DMPK bevorzugt ein Argininrest (Serin oder Threonin) stromaufwärts der Phosphatakzeptorstelle, gefolgt von einem hydrophoben Rest (Leucin oder Valin) und anschließend einem weiteren basischen Argininrest. Dieses Konsensusmotiv -RxxS/TL/VR- ähnelt PKC, das bevorzugt basische Reste stromauf- und stromabwärts aufweist, sowie CaMK II und der Phosphorylase-Kinase, die bevorzugt stromabwärts hydrophobe Reste besitzen. Damit scheint das DMPK-Phosphorylierungsmotiv zu überlappen, unterscheidet sich jedoch von den zuvor beschriebenen Kinaseklassen. Das Screening einer Bibliothek von etwa 35 synthetischen Peptiden zeigte, dass die optimale DMPK-Substratsequent aus 3 bis 4 Arginin- (oder Lysin-)Resten an unterschiedlichen Positionen am N-Terminus des Phosphatakzeptors bestehen sollte. Beide Studien identifizierten das kleinste DMPK-Substrat-Konsensusmotiv mit einer positiv geladenen Aminosäure an der -2-Position des Ser/Thr-Phosphatakzeptors und einem hydrophoben Rest an der +1-Position.

DMPK-Funktionen

1. Integrität der Skelettmuskulatur

DMPK wird hauptsächlich in der Skelettmuskulatur und im Myokard exprimiert. In der Skelettmuskulatur enthält das DMPK-Gen einen Promotor mit niedriger Aktivität, der mit Enhancer-Elementen im ersten Intron zusammenwirkt, einschließlich einer konservierten MyoD-responsiven E-Box. In L6E9- und C2C12-Muskelzellen wird die Expression von DMPK über typische myogene Signalwege (d. h. Phosphatidylinositol-3-Kinase, Nuclear Factor B, Stickstoffmonoxid-Synthase und p38-Mitogen-aktivierte Proteinkinase) hochreguliert und unterstützt damit die funktionelle Bedeutung von DMPK.

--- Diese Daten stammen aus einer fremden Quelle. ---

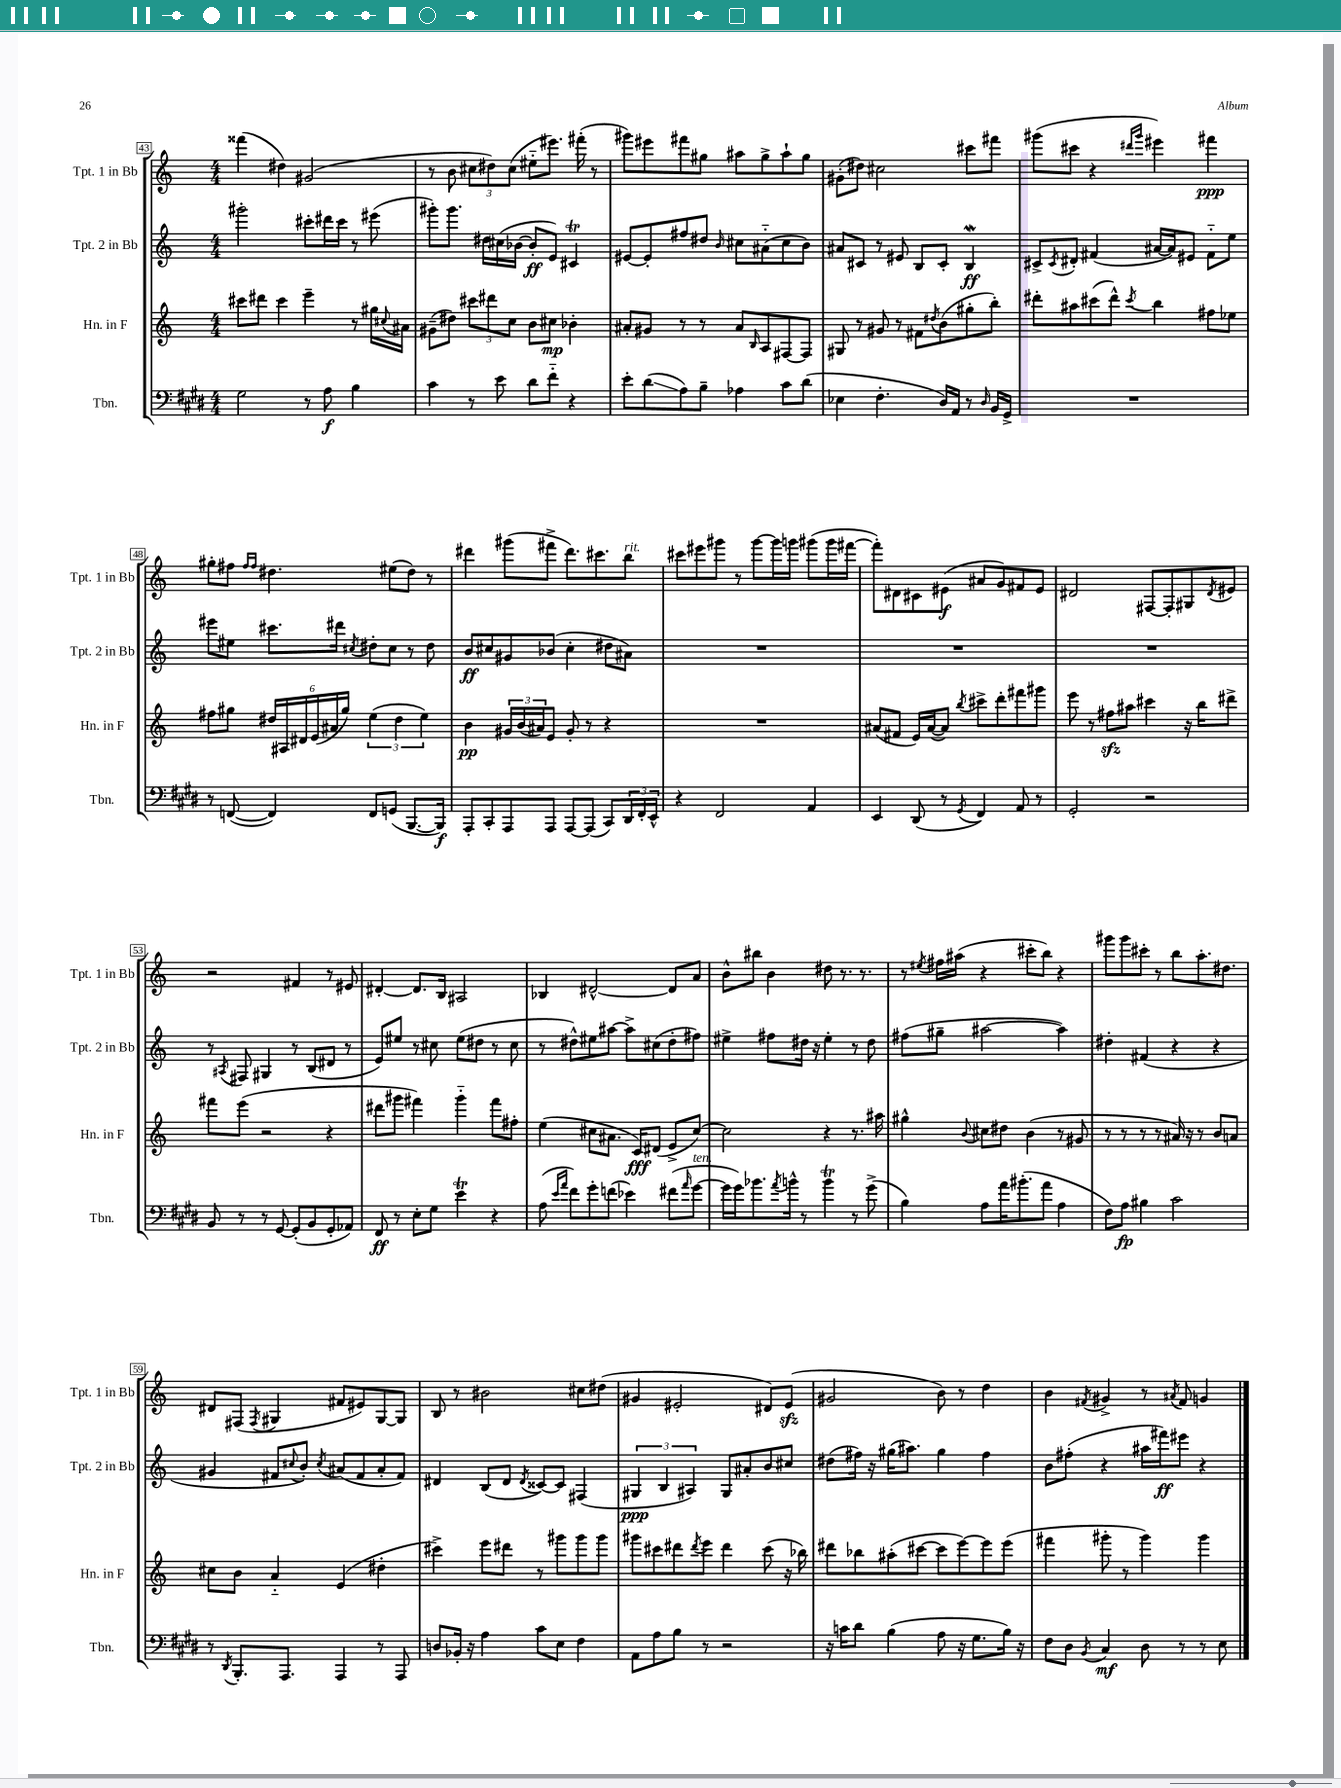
<<
\new StaffGroup <<
\new Staff = "s0" \with { instrumentName = "Tpt. 1 in Bb" shortInstrumentName = "Tpt. 1 in Bb" } {
    \clef treble \key c \major \numericTimeSignature \time 4/4
    fisis'''4( dis''4) gis'2( |
    r8 b'8 \tuplet 3/2 { cis''8 dis''8) cis''8( } eis''8-_ eis'''8.) fis'''16-.( r8 |
    gis'''8) eis'''8 fis'''8 gis''8 ais''8 gis''8-> ais''8-! gis''8 |
    gis'8-.( dis''8) cis''2 cis'''8 fis'''8 |
    gis'''8( cis'''8 r4 \grace { dis'''16 gis'''16 } eis'''4) fis'''4\ppp |
    gis''8-. fis''8 \grace { fis''16 fis''16 } dis''4. eis''8( dis''8) r8 |
    dis'''4 gis'''8( fis'''8-> dis'''8.) cis'''8. b''8^\markup { \italic "rit." } |
    cis'''8 eis'''8 gis'''8 r8 gis'''8~ gis'''16 g'''16 gis'''8( gis'''16 fis'''16~ |
    fis'''8-.) dis'8 cis'8 eis'8\f( ais'8 g'8) fis'8 eis'8 |
    dis'2 fis8~ fis8-. gis8 \acciaccatura { dis'8 } eis'8 |
    r2 fis'4 r8 eis'8 |
    dis'4~-. dis'8. b16 ais2 |
    bes4 dis'2~-^ dis'8 a'8 |
    b'8-^ bis''8 b'4 dis''8 r8. r8. |
    r8 \acciaccatura { eis''8 } fis''16 ais''16( r4 cis'''8-. b''8) r4 |
    gis'''8 gis'''8 cis'''8-. r8 b''8 a''8.-. dis''8. |
    dis'8 fis8( \acciaccatura { fis8 } gis4 fis'8 eis'8) gis8~ gis8 |
    b8 r8 bis'2 cis''8 dis''8( |
    gis'4 eis'2-. dis'8) eis'8\sfz( |
    gis'2 b'8) r8 d''4 |
    b'4 \acciaccatura { fis'8 } gis'4-> r8 \acciaccatura { ais'8 } fis'8 g'4 \bar "|." |
}
\new Staff = "s1" \with { instrumentName = "Tpt. 2 in Bb" shortInstrumentName = "Tpt. 2 in Bb" } {
    \clef treble \key c \major \numericTimeSignature \time 4/4
    gis'''2-. cis'''8-. dis'''16 cis'''16 r8 eis'''8( |
    gis'''8-.) gis'''8. dis''16 cis''16( bes'16~ bes'8-.\ff e'8) cis'4\trill |
    eis'8~ eis'8-. fis''8 dis''8 \grace { b'16 } cis''8 ais'8-_( cis''8 b'8) |
    ais'8 cis'8 r8 eis'8 b8 cis'8-. b4\mordent\ff |
    cis'8-> \acciaccatura { cis'8 } dis'8-. fis'4( ais'16~ ais'16) eis'8 fis'8-_ e''8 |
    eis'''8 eis''8 cis'''8. dis'''16 \acciaccatura { cis''8 } dis''8-. cis''8 r8 dis''8 |
    b'8\ff cis''8 gis'8 bes'8( cis''4-. dis''8 ais'8) |
    R1 |
    R1 |
    R1 |
    r8 \acciaccatura { ais8 } fis8 gis4 r8 b8( dis'8 r8 |
    e'8) eis''8 r8 cis''8 eis''8( dis''8 r8 cis''8 |
    r8 dis''8-^) eis''8 ais''8~ ais''8-> cis''8( dis''8-. fis''8) |
    eis''4-> fis''8 dis''16 r16 eis''4-. r8 dis''8 |
    fis''8( gis''8-- ais''2~ ais''4) |
    dis''4-. fis'4( r4 r4 |
    gis'4 fis'8 \appoggiatura { cis''8 } b'8-.) \acciaccatura { cis''8 } ais'8( fis'8 ais'8-. fis'8) |
    dis'4 b8( dis'8 \acciaccatura { dis'8 } cisis'8~) cisis'8 fis4( |
    \tuplet 3/2 { gis4\ppp b4 ais4) } gis8 ais'8-. b'8 cis''8 |
    dis''8( fis''16) r16 gis''16( ais''8.) gis''4 fis''4 |
    b'8 fis''8-.( r4 ais''16 fis'''16\ff) eis'''8 r4 \bar "|." |
}
\new Staff = "s2" \with { instrumentName = "Hn. in F" shortInstrumentName = "Hn. in F" } {
    \clef treble \key c \major \numericTimeSignature \time 4/4
    cis'''8 dis'''8 cis'''4 e'''4-- r8 gis''16 \appoggiatura { cis''8 } ais'16 |
    gis'8--( dis''8) \tuplet 3/2 { cis'''8 dis'''8 c''8 } b'8 cis''8\mp bes'4-. |
    ais'8-. gis'8 r8 r8 ais'8 \grace { b16 } a8 fis8~ fis8 |
    gis8 r8 gis'8 r8 fis'8 \acciaccatura { dis''8 } b'8( gis''8-. b''8-.) |
    dis'''8-. ais''8 cis'''8( dis'''8-^) \acciaccatura { cis'''8 } b''4 fis''8 ees''8 |
    fis''8 gis''8 \tuplet 6/4 { dis''16 ais16 dis'16 e'16( ais'16 gis''16) } \tuplet 3/2 { e''4( dis''4 e''4) } |
    b'4\pp \tuplet 3/2 { gis'16 b'16( ais'16) } e'8 gis'8-. r8 r4 |
    R1 |
    ais'8( fis'8 e'16) ais'16~( ais'8) \acciaccatura { b''8 } cis'''8-> d'''8-. fis'''8 gis'''8 |
    e'''8 r8 fis''8\sfz ais''8 cis'''4 r16 b''16 dis'''8-> |
    fis'''8 e'''8( r2 r4 |
    dis'''8 gis'''8 fis'''4) gis'''4-_ fis'''8 fis''8-. |
    e''4( cis''8 ais'8. c'16\fff) dis'8( e'8-> cis''8~) |
    cis''2 r4 r8. ais''16 |
    gis''4-^ \appoggiatura { b'8 } cis''8 dis''8 b'4( r8 gis'8 |
    r8 r8 r8 r8 ais'16) r16 r8 b'8 a'8 |
    cis''8 b'8 a'4-_ e'4( dis''4-. |
    cis'''4->) e'''8 dis'''8 r8 gis'''8 gis'''8 gis'''8 |
    gis'''8 cis'''8 dis'''8 \acciaccatura { dis'''8 } e'''8 dis'''4 cis'''8( r16 bes''16) |
    dis'''8 bes''8 ais''8-.( cis'''8~ cis'''8 e'''8~) e'''8 e'''8( |
    fis'''4 gis'''8-. r8 gis'''4) gis'''4 \bar "|." |
}
\new Staff = "s3" \with { instrumentName = "Tbn." shortInstrumentName = "Tbn." } {
    \clef bass \key e \major \numericTimeSignature \time 4/4
    gis2 r8 a8\f b4 |
    cis'4 r8 e'8 dis'8 fis'8-_ r4 |
    e'8-. dis'8\glissando( a8) b8-- aes4 cis'8 dis'8( |
    ees4 fis4.-. dis16) a,16 r8 \grace { dis16 } b,16 gis,16-> |
    R1 |
    r8 f,8~( f,4) f,8 g,8( b,,8.~ b,,16\f) |
    a,,8-. cis,8-. a,,8 a,,8 a,,8~ a,,8( cis,8) \tuplet 3/2 { dis,16 fis,16-. e,16-^ } |
    r4 fis,2 a,4 |
    e,4 dis,8( r8 \acciaccatura { gis,8 } fis,4) a,8 r8 |
    gis,2-. r2 |
    b,8 r8 r8 gis,8~ gis,8-.( b,8 gis,8-. aes,8) |
    fis,8\ff r8 e8-. gis8 e'4\trill r4 |
    a8( \grace { e'16 a'16 } fis'8) gis'8-. f'8( ees'4) fis'8( \grace { a'16 } gis'8~^\markup { \italic "ten." } |
    gis'16 gis'16) bes'8. \acciaccatura { a'8 } b'16-^ r8 b'4\trill r8 gis'8->( |
    b4) a8 a'16 bis'8.-.( a'8 a4 |
    fis8) a8\fp bis4 cis'2 |
    r8 \acciaccatura { dis,8 } b,,8.-. a,,8. a,,4 r8 a,,8 |
    d8 bes,16-. r16 a4 cis'8 e8 fis4 |
    a,8 a8 b8 r8 r2 |
    r16 c'16 dis'8 b4( a8 r16 gis8. b16) r16 |
    fis8 dis8 \acciaccatura { b,8 } cis4\mf dis8 r8 r8 e8 \bar "|." |
}
>>
>>
\layout { \context { \Score currentBarNumber = #43 \override BarNumber.stencil = #(make-stencil-boxer 0.1 0.3 ly:text-interface::print) } }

2. Zieluntereinheit der Myosinphosphatase

DMPK phosphoryliert in vitro die C-terminale Domäne der Zieluntereinheit der Myosinphosphatase (MYPT1) in ähnlicher Weise wie die Rho-Kinase; diese Phosphorylierung hemmt die Phosphataseaktivität von MYPT1. Eine Folge der Hemmung der Myosinphosphatase ist ein Anstieg des Phosphorylierungsniveaus der Myosin-Leichtkette, was zu einer Ca2+-Sensitivierung in glatter Muskulatur und zu Zytoskelett-Umstrukturierungen (Zunahme von Stressfasern und fokalen Adhäsionen) in nicht-muskulären Zellen führt. Weitere Untersuchungen zum Phosphorylierungsstatus und zur Aktivität von MYPT1 in DMPK-Knockout- und DMPK-überexprimierenden Mäusen könnten dazu beitragen, die Rolle von DMPK bei der zytoskelettalen Reorganisation zu verstehen.

3. Zellmetabolismus

DMPK wird in der Muskulatur hoch exprimiert, die ein zentrales Zielgewebe der insulinabhängigen Regulation des Glukosestoffwechsels ist [68]. Wir haben kürzlich gezeigt, dass dmpk−/−-Mäuse eine verminderte Insulinsensitivität in Herz- und Skelettmuskulatur, jedoch eine normale Insulinsignalübertragung im Fettgewebe und in der Leber aufweisen, in denen DMPK nicht nachweisbar ist [69]. Dmpk−/−-Mäuse zeigen eine beeinträchtigte insulininduzierte Glukoseaufnahme und GLUT4-Translokation in der Muskulatur. Die metabolische Veränderung bei dmpk−/−-Mäusen spiegelt sich in einer Glukoseintoleranz sowie erhöhten zirkulierenden Insulin- und Lipidspiegeln bei gefütterten Mäusen wider. Wie bei DM1-Patienten beobachtet, zeigen dmpk−/−-Mäuse in Glukosetoleranztests höhere Plasmainsulinkonzentrationen als Wildtyp-Mäuse.

Referenz

1. Kaliman P; et al. Myotonic dystrophy protein kinase (DMPK) and its role in the pathogenesis of myotonic dystrophy 1. Cellular Signalling, 2008, 20(11):1935-1941.